__Directive__.
Your output should contain every record, unchanged.

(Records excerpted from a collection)

========================

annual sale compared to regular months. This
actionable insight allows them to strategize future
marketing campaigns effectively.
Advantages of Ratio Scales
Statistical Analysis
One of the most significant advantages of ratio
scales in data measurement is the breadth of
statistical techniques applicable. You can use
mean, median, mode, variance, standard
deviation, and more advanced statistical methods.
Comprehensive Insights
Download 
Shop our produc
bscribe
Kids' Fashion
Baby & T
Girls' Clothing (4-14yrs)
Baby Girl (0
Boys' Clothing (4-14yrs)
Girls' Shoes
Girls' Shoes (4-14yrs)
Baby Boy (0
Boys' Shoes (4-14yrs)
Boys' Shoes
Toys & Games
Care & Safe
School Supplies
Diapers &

========================

__Result for this task__.
annual sale compared to regular months. This
actionable insight allows them to strategize future
marketing campaigns effectively.
Advantages of Ratio Scales
Statistical Analysis
One of the most significant advantages of ratio
scales in data measurement is the breadth of
statistical techniques applicable. You can use
mean, median, mode, variance, standard
deviation, and more advanced statistical methods.
Comprehensive Insights
Download 
Shop our produc
bscribe
Kids' Fashion
Baby & T
Girls' Clothing (4-14yrs)
Baby Girl (0
Boys' Clothing (4-14yrs)
Girls' Shoes
Girls' Shoes (4-14yrs)
Baby Boy (0
Boys' Shoes (4-14yrs)
Boys' Shoes
Toys & Games
Care & Safe
School Supplies
Diapers &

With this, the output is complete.